The official North Korean account of the Korean War describes the battle under the title "Outstanding and Brilliant Victory," and claims that the battle was an anti-imperialist defence measure against the "enemies of the people". Further North Korean accounts claim that the United States' imperialists had prompted South Korean forces to launch a surprise armed invasion of the DPRK at dawn on 25 June, with over 100,000 South Korean soldiers penetrating two kilometres into North Korean territory, aiming to conquer the [North] Korean people. The report refers to the South Korean troops as "puppets" of the "aggressive, imperialist" United States and that the "country and people were faced with a grave danger."

==Aftermath==
On 30 June 1950 President of the United States Harry S. Truman released a statement highlighting that the invasion of South Korea had grown the threat of communism to the Pacific area and the United States. In response to the invasion, Truman ordered the United States military to provide assistance to air and land forces in Korea. Moreover, Truman ordered the United States Seventh Fleet to prevent a Chinese military attack on Taiwan and strengthened the United States forces in the Philippines.

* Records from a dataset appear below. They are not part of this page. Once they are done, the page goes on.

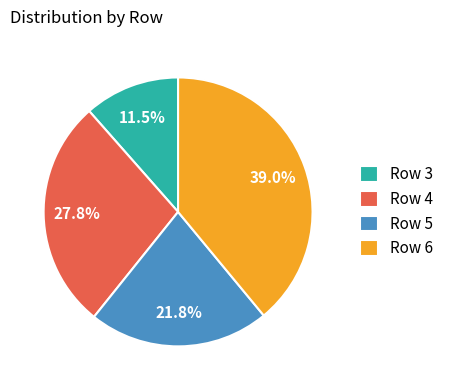

Does any single category account for the majority?

No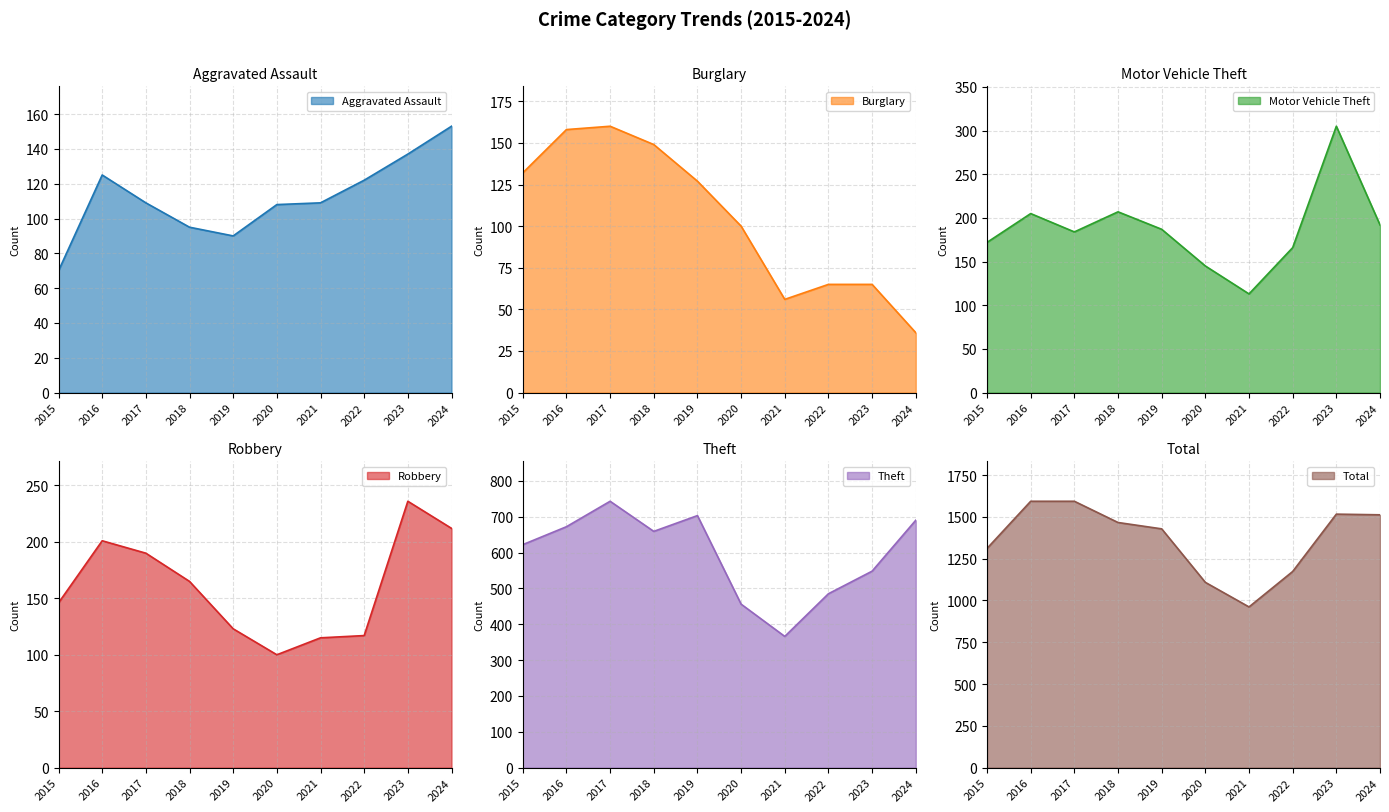

Which series changed the most between 2018 and 2023?

Theft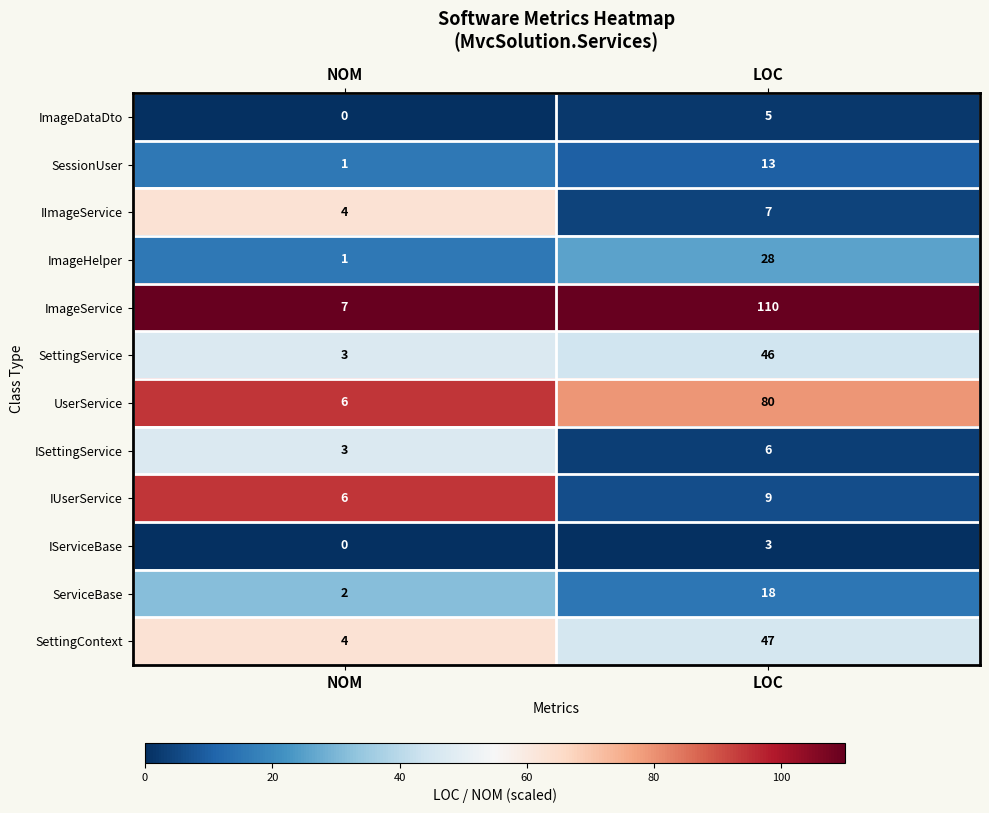

Which series has the largest total across all categories?

ImageService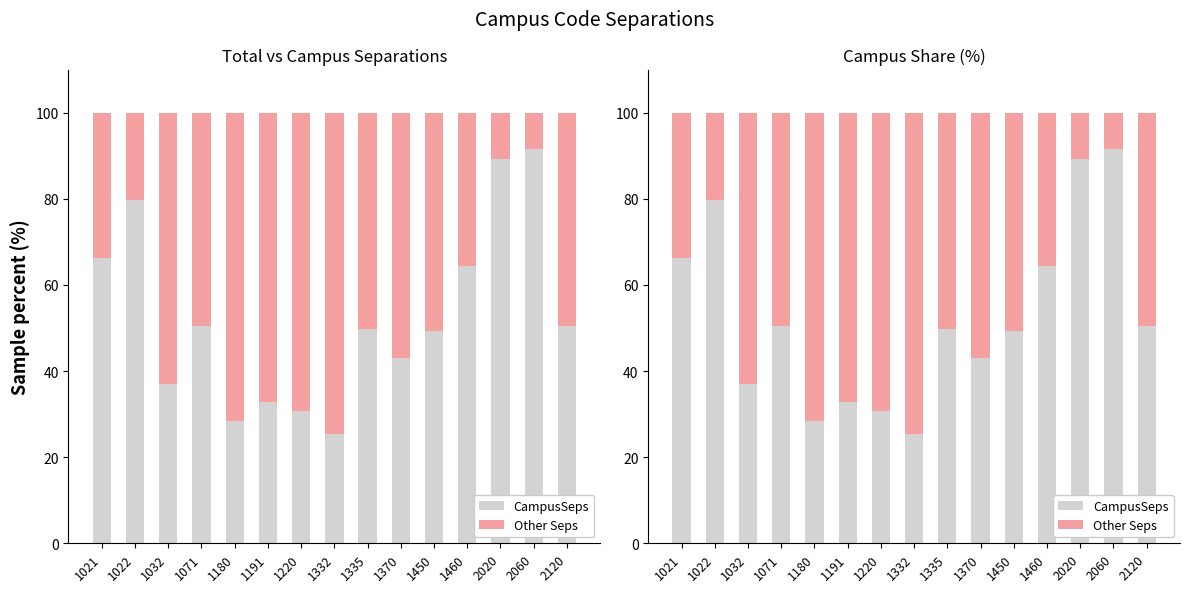

True or false: CampusSeps has a value of 48.5 at 1220.

False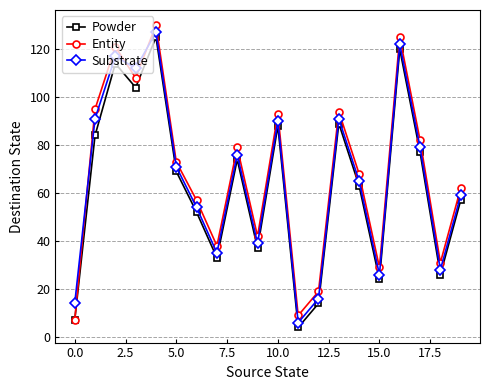

List the series in order of their peak value, highest first.

Entity, Substrate, Powder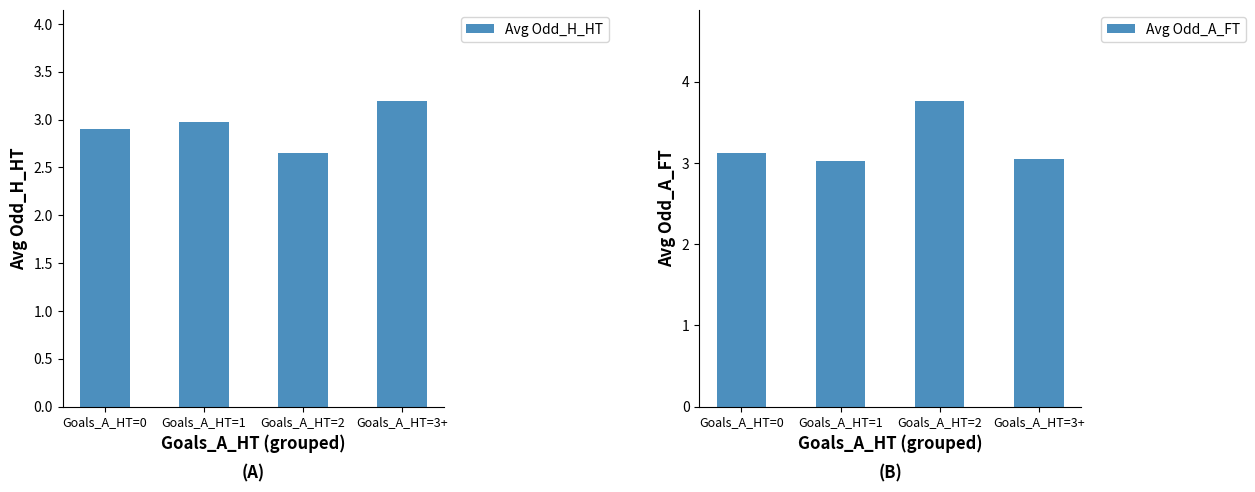

What are all the series names shown in the legend?

Avg Odd_H_HT, Avg Odd_A_FT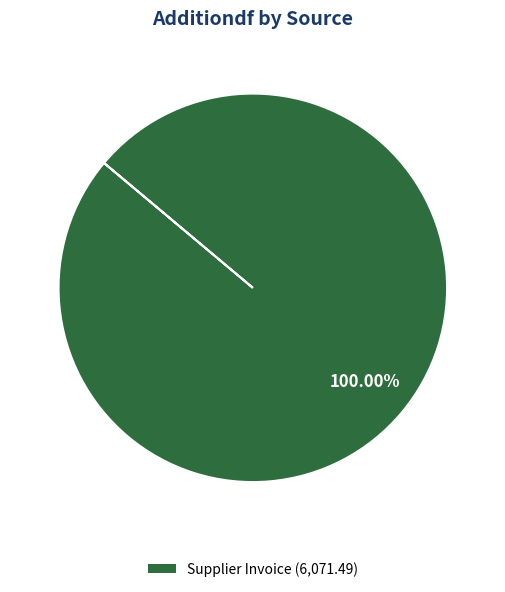

Rank the categories by value from highest to lowest.

Supplier Invoice (6,071.49)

As a result of North Korea's invasion, the United Nations Security Council (UNSC) passed UNSC Resolution 84. The resolution authorised the use of the UN flag in operations against North Korean forces and those nations partaking. The UNSC provided a recommendation to members to provide assistance to the Republic of Korea in repelling the North Korean attack and restoring worldwide peace and security.